What to do ->
- a) According to the car suspension discussion, when did the family member buy the car, and how many miles did it have?
- b) In the car suspension discussion, which parts are named as possibly easier to replace while doing the struts?
- c) Resume the car suspension discussion after its last sentence.

Document section ->

## BEGIN

I would honestly take it to a shop and ask for their advice. CV Axles, ball joints, sway bar links, sway bar bushings, even tie rods could all be easier to replace while you're doing struts but it's not worth doing any of those if it was done by a PO.


Its really hard to say what should be done when we arent under the car and don't know it's history.
I'll get under it this weekend. As far as I know, the suspension/steering components are original.

As for history, a family member of mine purchased it from the original owner in late 2004 w/95k. I actually located the car for them and test drove it. I've always been a car guy and enjoy finding cream puffs, which the car definitely was (aside from the mileage on it).

It was dealer maintained until...60k (when warranty was up), then to a Lexus/Toyota specific shop until 95k. Full binder of receipts. My relative maintained oil/trans/coolant fluid changes at a quick shop with brakes/tires at Les Schwab. The 120k(?) maintenance was at the Lexus/Toyota shop and the AC compressor was replaced.

## END

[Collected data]
## BEGIN

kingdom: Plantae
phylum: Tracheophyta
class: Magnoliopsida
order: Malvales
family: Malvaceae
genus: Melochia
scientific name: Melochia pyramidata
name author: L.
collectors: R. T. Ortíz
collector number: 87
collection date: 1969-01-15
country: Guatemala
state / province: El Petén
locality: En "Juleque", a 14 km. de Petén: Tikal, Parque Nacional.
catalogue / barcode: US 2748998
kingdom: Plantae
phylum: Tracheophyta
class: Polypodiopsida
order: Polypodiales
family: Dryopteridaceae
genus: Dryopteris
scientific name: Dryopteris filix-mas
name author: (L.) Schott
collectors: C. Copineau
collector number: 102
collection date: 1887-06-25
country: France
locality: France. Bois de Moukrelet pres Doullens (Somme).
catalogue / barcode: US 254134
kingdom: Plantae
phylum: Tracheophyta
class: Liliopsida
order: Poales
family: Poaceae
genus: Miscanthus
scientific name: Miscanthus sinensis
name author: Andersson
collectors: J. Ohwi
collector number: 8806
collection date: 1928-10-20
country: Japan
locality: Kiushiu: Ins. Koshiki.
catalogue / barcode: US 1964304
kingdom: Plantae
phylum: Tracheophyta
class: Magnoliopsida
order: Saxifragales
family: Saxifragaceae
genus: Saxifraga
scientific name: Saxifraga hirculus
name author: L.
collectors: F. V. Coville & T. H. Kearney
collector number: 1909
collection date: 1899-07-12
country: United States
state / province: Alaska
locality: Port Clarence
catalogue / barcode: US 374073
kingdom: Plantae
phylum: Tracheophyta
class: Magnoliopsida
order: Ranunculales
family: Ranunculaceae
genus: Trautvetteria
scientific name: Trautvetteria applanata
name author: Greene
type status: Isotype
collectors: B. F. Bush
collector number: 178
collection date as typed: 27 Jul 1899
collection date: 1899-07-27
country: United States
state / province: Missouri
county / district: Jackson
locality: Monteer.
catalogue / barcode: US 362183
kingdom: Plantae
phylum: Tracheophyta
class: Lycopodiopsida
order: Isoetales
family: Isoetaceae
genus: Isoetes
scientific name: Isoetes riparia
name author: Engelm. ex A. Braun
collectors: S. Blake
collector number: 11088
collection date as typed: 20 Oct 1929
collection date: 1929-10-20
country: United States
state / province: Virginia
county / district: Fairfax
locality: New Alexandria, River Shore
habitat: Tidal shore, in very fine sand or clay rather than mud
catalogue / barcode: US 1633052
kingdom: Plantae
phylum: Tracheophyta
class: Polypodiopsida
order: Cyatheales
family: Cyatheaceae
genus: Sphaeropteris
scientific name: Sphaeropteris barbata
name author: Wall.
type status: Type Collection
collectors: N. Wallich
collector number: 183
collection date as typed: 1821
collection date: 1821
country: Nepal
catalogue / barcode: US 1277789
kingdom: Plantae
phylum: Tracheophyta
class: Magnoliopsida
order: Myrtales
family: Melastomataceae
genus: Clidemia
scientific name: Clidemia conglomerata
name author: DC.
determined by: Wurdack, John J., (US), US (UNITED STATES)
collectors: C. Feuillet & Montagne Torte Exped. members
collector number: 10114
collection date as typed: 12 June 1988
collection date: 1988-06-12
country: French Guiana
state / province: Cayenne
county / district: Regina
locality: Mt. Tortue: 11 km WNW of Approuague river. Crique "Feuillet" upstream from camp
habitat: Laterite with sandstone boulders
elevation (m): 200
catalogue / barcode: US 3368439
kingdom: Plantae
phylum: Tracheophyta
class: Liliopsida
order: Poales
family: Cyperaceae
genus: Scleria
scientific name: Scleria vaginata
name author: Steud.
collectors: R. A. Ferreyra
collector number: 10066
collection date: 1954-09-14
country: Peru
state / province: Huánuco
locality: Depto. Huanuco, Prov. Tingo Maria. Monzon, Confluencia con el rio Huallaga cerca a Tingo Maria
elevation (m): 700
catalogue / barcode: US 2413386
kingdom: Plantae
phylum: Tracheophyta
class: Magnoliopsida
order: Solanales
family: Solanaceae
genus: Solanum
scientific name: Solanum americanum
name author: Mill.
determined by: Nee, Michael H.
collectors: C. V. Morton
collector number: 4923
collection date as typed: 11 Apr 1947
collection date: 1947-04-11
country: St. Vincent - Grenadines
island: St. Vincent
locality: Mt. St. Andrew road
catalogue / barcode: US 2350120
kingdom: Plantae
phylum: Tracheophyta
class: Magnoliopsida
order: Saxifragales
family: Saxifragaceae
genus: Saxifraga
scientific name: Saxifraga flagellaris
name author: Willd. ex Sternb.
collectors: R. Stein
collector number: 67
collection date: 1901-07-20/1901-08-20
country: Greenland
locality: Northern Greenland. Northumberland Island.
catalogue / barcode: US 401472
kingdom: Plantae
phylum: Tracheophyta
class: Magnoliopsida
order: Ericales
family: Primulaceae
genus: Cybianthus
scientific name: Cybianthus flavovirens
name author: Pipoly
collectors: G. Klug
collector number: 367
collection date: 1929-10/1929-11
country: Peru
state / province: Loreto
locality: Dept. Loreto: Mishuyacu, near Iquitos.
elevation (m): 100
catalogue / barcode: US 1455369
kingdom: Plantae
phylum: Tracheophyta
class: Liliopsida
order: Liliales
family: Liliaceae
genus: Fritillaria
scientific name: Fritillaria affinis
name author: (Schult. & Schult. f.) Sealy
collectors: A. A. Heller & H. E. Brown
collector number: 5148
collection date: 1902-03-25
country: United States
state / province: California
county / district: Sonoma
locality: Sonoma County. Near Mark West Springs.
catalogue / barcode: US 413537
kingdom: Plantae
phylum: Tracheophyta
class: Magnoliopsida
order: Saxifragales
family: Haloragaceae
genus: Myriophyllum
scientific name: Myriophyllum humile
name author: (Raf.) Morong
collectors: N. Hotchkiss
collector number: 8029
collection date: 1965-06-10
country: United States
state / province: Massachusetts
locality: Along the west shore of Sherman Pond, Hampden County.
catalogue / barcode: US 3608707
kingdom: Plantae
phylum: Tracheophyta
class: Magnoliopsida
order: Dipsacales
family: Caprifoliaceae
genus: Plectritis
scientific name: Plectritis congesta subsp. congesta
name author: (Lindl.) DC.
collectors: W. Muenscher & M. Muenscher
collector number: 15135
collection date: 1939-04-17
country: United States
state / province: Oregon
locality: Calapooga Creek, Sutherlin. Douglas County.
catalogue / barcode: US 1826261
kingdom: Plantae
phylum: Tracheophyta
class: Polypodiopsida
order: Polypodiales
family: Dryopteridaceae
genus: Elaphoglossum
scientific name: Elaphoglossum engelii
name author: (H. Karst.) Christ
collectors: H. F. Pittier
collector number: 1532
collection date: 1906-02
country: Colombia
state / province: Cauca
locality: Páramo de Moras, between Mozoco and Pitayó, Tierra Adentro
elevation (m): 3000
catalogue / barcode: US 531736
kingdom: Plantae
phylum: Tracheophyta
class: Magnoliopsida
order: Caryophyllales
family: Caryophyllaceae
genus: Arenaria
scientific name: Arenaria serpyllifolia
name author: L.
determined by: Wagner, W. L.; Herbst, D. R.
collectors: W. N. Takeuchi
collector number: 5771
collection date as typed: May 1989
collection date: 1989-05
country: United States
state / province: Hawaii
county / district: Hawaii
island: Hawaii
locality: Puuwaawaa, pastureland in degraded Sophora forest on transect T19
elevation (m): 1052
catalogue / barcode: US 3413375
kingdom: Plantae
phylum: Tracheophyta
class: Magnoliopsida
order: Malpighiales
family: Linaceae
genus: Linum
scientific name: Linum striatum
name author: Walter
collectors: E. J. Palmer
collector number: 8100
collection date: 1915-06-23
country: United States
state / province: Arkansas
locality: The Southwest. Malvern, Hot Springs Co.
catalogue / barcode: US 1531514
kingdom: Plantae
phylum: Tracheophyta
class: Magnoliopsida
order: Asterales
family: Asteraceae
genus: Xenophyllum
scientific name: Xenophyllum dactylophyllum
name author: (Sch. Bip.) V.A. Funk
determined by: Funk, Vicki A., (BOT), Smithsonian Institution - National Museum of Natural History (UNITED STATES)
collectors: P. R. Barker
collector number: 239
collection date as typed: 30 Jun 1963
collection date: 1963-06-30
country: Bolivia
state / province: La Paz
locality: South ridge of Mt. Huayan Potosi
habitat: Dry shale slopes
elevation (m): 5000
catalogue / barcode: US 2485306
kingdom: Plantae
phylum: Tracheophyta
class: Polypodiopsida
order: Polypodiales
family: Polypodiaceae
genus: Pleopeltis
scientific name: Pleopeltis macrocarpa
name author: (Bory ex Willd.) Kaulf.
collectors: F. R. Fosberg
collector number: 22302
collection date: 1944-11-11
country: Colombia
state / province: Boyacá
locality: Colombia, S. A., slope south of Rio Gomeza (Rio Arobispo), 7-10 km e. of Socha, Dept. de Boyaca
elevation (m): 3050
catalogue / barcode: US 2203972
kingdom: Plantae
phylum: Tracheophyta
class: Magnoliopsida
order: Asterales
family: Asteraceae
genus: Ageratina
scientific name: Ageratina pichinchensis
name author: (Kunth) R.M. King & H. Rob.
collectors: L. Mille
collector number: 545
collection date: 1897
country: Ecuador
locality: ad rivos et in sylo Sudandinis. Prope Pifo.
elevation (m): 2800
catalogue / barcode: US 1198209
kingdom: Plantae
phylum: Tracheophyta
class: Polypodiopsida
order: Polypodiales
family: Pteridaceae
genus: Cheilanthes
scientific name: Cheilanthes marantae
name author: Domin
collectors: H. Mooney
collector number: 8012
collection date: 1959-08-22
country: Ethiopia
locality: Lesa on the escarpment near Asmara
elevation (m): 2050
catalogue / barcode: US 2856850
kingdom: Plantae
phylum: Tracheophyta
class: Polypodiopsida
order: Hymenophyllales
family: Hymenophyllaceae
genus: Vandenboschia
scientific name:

## END

Responses to the exercise ->
- a) Late 2004, with 95k miles.

- b) CV axles, ball joints, sway bar links, sway bar bushings, and tie rods.

- c)
Two minor accidents resulting in some body damage that was repaired. I bought the car in 2015 after a mishap with my car (this had become my relatives 3rd car). I changed the front rotors/pads/fluid, trans fluid, PCV and replaced the stock head unit with another stock unit after the LCD screen went bad.

I was looking to replace this car over a year ago but I couldn't find anything I liked as much...except a newer Lexus (I dig the quiet isolation as a daily driver). I test drove a large variation of cars but none of them quite fit the bill except for an ES350 that I let slip away.

Last edited by SIGG; 02-03-17 at 07:53 AM.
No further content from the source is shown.